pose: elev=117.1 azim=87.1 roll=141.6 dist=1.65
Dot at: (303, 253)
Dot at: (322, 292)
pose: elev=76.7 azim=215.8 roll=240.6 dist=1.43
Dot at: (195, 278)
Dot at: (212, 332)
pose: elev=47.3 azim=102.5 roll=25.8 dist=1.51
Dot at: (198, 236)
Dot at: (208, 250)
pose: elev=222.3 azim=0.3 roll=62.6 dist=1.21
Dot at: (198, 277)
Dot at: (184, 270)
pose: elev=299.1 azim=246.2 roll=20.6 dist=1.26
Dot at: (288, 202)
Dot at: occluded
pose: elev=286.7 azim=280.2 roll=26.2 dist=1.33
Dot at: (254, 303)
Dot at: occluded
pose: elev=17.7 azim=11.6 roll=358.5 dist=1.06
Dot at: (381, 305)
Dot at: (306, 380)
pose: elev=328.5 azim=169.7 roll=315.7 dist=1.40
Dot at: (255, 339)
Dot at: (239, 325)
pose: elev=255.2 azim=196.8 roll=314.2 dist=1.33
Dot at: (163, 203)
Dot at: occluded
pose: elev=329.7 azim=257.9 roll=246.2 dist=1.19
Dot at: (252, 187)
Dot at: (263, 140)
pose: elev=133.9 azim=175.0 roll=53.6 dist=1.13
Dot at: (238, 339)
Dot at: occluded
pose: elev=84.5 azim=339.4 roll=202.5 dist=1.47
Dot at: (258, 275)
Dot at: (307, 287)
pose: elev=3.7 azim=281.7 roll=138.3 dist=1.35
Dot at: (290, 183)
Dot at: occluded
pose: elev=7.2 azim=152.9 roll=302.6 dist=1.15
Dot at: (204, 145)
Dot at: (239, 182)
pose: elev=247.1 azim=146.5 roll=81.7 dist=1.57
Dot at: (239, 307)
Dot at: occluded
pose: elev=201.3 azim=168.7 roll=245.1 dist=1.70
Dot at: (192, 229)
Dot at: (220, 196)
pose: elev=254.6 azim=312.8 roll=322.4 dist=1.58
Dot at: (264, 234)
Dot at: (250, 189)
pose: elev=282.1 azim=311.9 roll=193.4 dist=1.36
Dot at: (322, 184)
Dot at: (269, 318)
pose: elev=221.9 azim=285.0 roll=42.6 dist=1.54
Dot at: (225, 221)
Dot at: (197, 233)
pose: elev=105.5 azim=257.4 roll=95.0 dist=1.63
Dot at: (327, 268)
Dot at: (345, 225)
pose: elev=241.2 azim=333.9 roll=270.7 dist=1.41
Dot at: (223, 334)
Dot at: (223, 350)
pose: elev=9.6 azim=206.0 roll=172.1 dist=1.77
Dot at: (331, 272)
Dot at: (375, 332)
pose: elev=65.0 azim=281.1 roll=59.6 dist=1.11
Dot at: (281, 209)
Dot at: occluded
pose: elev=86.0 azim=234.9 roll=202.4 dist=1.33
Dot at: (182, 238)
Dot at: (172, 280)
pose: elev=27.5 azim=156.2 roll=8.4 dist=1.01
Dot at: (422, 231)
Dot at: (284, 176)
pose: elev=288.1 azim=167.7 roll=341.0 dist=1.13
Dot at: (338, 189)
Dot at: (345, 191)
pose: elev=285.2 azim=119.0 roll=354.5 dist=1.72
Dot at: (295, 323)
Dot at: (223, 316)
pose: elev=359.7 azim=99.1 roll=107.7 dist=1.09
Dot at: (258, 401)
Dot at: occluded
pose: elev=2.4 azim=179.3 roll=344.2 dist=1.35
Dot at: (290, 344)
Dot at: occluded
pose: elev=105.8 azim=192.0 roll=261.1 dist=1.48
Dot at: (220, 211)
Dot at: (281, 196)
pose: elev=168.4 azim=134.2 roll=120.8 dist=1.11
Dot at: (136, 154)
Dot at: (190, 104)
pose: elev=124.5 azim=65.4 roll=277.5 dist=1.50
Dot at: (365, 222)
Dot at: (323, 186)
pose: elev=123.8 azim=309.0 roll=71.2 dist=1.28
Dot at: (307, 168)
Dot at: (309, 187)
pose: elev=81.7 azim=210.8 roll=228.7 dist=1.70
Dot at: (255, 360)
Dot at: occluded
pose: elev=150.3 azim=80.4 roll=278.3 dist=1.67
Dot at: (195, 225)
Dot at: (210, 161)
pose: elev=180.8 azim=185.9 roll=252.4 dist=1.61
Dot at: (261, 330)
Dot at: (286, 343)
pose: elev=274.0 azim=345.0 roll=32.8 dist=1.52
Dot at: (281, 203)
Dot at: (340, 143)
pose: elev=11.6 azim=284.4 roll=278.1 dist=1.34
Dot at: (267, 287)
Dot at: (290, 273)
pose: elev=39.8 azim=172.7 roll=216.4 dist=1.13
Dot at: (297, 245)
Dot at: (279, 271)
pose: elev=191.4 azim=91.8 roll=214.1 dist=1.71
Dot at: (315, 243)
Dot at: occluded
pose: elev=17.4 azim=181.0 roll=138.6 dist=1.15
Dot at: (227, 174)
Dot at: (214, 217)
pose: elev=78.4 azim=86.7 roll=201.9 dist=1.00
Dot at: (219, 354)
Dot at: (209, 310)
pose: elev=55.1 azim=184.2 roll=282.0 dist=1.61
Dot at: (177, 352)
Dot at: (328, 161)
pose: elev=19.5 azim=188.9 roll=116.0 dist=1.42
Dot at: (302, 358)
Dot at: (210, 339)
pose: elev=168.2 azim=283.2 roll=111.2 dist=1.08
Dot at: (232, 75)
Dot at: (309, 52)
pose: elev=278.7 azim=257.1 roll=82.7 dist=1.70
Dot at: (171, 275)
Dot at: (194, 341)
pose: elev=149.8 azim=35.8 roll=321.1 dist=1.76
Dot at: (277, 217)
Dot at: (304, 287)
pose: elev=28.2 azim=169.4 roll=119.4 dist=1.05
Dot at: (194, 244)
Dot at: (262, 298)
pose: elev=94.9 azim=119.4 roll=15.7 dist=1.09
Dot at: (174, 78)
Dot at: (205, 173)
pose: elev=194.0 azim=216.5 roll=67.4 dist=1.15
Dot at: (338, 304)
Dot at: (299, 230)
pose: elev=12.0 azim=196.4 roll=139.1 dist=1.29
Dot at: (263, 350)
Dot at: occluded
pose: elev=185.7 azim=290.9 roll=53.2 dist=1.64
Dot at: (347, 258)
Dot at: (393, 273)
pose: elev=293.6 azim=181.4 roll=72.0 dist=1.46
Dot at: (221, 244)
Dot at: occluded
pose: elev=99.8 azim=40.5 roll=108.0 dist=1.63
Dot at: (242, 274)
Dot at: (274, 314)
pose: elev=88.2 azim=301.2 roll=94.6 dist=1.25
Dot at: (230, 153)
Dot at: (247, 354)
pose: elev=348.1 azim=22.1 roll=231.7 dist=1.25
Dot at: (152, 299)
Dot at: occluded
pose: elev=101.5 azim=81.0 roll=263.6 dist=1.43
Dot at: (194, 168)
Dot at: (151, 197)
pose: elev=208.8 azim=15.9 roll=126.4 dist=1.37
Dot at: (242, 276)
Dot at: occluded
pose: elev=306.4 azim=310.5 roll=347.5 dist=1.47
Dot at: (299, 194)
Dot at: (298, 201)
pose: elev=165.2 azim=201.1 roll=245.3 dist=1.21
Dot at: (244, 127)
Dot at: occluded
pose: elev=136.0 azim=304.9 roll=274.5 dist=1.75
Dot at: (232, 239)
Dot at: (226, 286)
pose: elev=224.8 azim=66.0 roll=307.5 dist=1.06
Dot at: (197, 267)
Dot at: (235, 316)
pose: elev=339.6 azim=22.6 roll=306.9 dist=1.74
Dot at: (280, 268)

========================

● **Exercise details**: Write out the lines above word for word, beginning with the line containing "pose: elev=7.2 azim=152.9" and continuing through the line containing "Dot at: (375, 332)".

● **Answer in full**:
pose: elev=7.2 azim=152.9 roll=302.6 dist=1.15
Dot at: (204, 145)
Dot at: (239, 182)
pose: elev=247.1 azim=146.5 roll=81.7 dist=1.57
Dot at: (239, 307)
Dot at: occluded
pose: elev=201.3 azim=168.7 roll=245.1 dist=1.70
Dot at: (192, 229)
Dot at: (220, 196)
pose: elev=254.6 azim=312.8 roll=322.4 dist=1.58
Dot at: (264, 234)
Dot at: (250, 189)
pose: elev=282.1 azim=311.9 roll=193.4 dist=1.36
Dot at: (322, 184)
Dot at: (269, 318)
pose: elev=221.9 azim=285.0 roll=42.6 dist=1.54
Dot at: (225, 221)
Dot at: (197, 233)
pose: elev=105.5 azim=257.4 roll=95.0 dist=1.63
Dot at: (327, 268)
Dot at: (345, 225)
pose: elev=241.2 azim=333.9 roll=270.7 dist=1.41
Dot at: (223, 334)
Dot at: (223, 350)
pose: elev=9.6 azim=206.0 roll=172.1 dist=1.77
Dot at: (331, 272)
Dot at: (375, 332)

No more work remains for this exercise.